It’s been a while since I posted about kanji. A great example to mention when it comes to sumo is 山 because it’s used in so many shikona. There’s two basic readings for this kanji, yama and –san. Either way, it means mountain and accurately reflects the girth of guys like Aoiyama (碧山). After some characters the s-sound is changed to a z, like in Tochiozan (栃煌山) and Shohozan (松鳳山). Other makuuchi warriors with related shikona are Satoyama – perhaps with a touch of irony – and Akiseyama (otherwise known as the body of Kim Jong-Un).
Mount Fuji, or Fuji-san, is an important symbol in Japanese culture. Many works of art feature the mountain, the most famous being Hokusai’s “36 Views of Mount Fuji.” I’ve posted a picture of one of them that I have at home, “The Kazusa Province Sea Route” (上総の海路). In this picture, you can just make out Fuji-san on the horizon near the full sail.

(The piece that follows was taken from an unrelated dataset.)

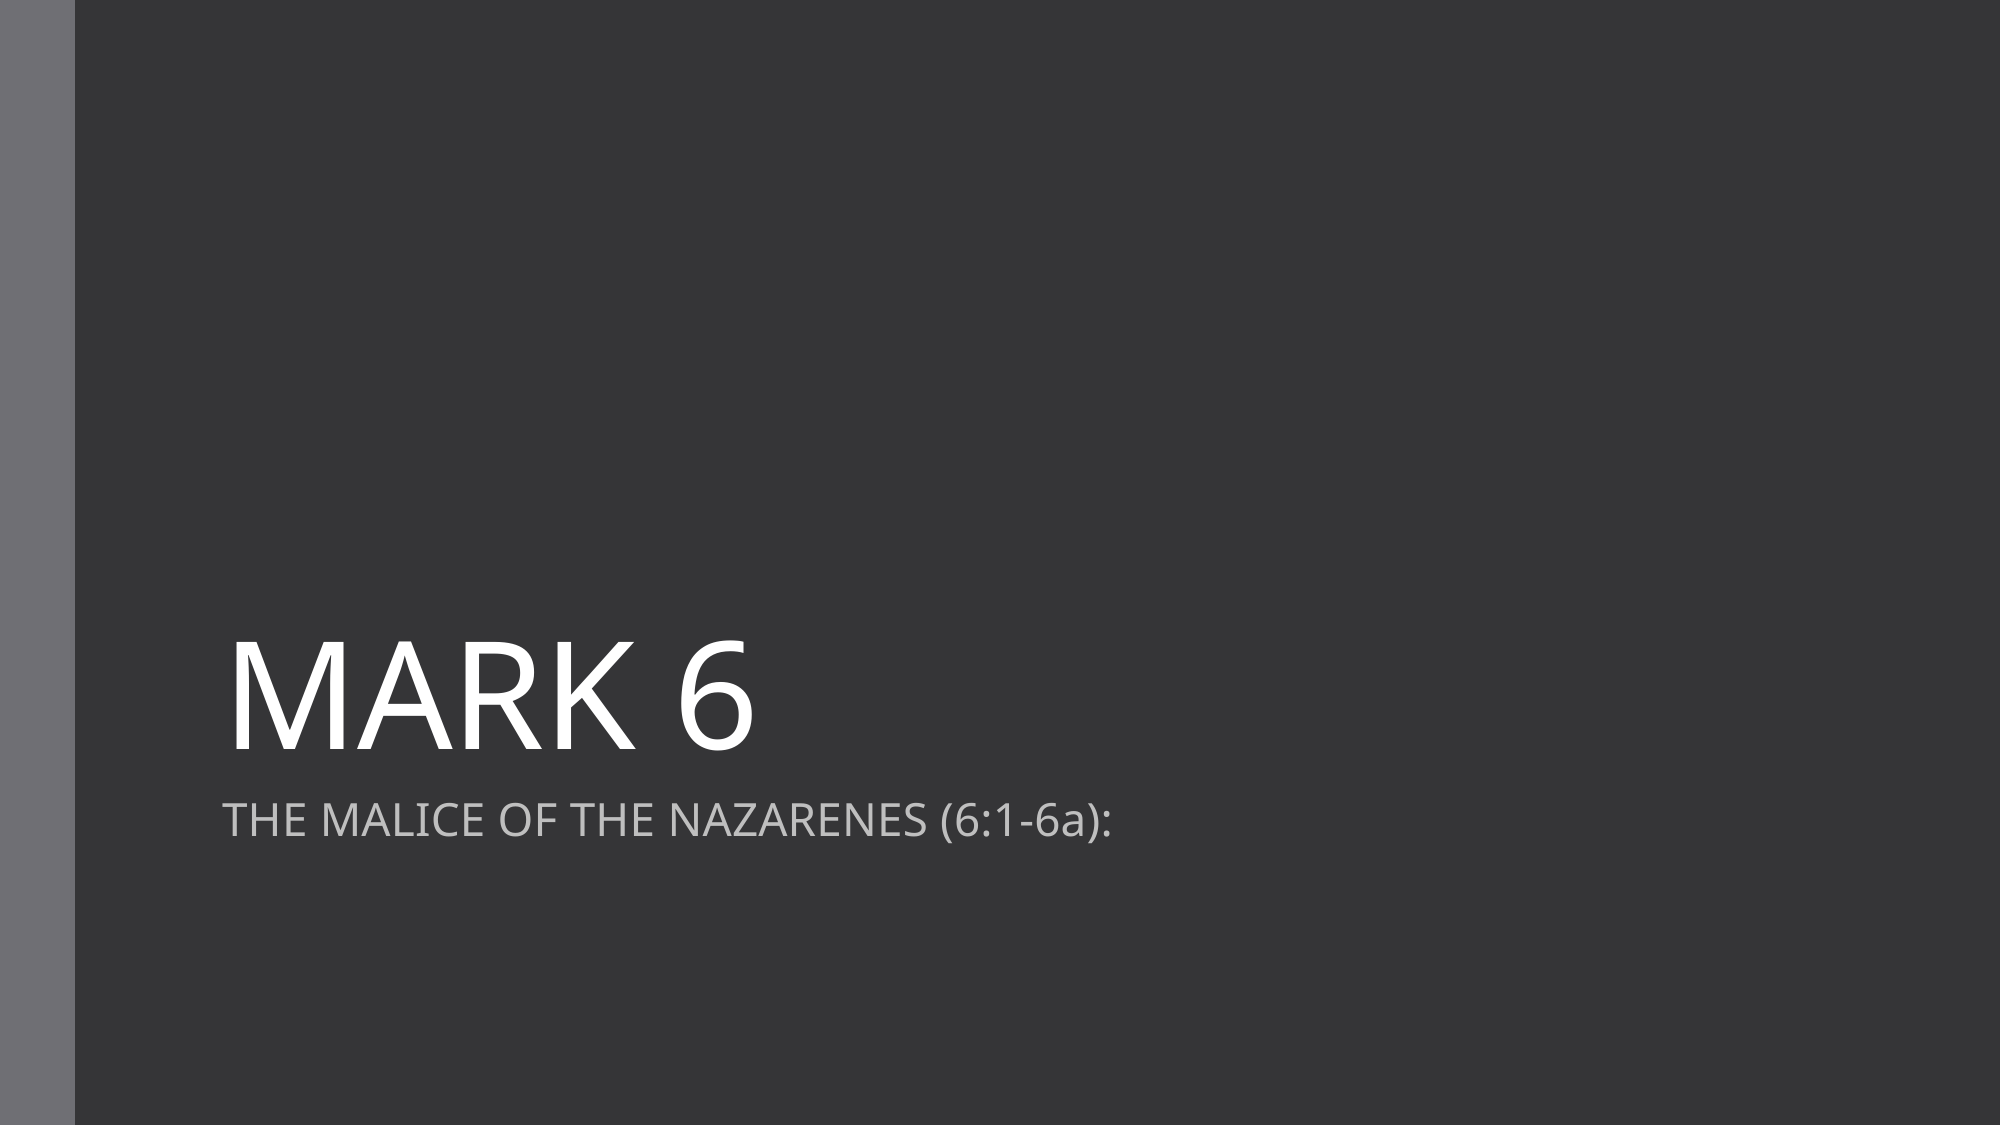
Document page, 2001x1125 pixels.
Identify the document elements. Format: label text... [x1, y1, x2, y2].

title MARK 6 [206, 124, 1752, 787]
subtitle THE MALICE OF THE NAZARENES (6:1-6a): [206, 787, 1752, 1066]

A few years ago, the whole collection toured at the Smithsonian Museum here in DC. Some great blog posts here: http://bento.si.edu/tag/thirty-six-views/. If anyone has a chance to visit Washington, DC, I would encourage stopping by the Freer and Sackler Galleries. They’ve got great works from all over Asia, including frequent exhibitions from masters like Hokusai.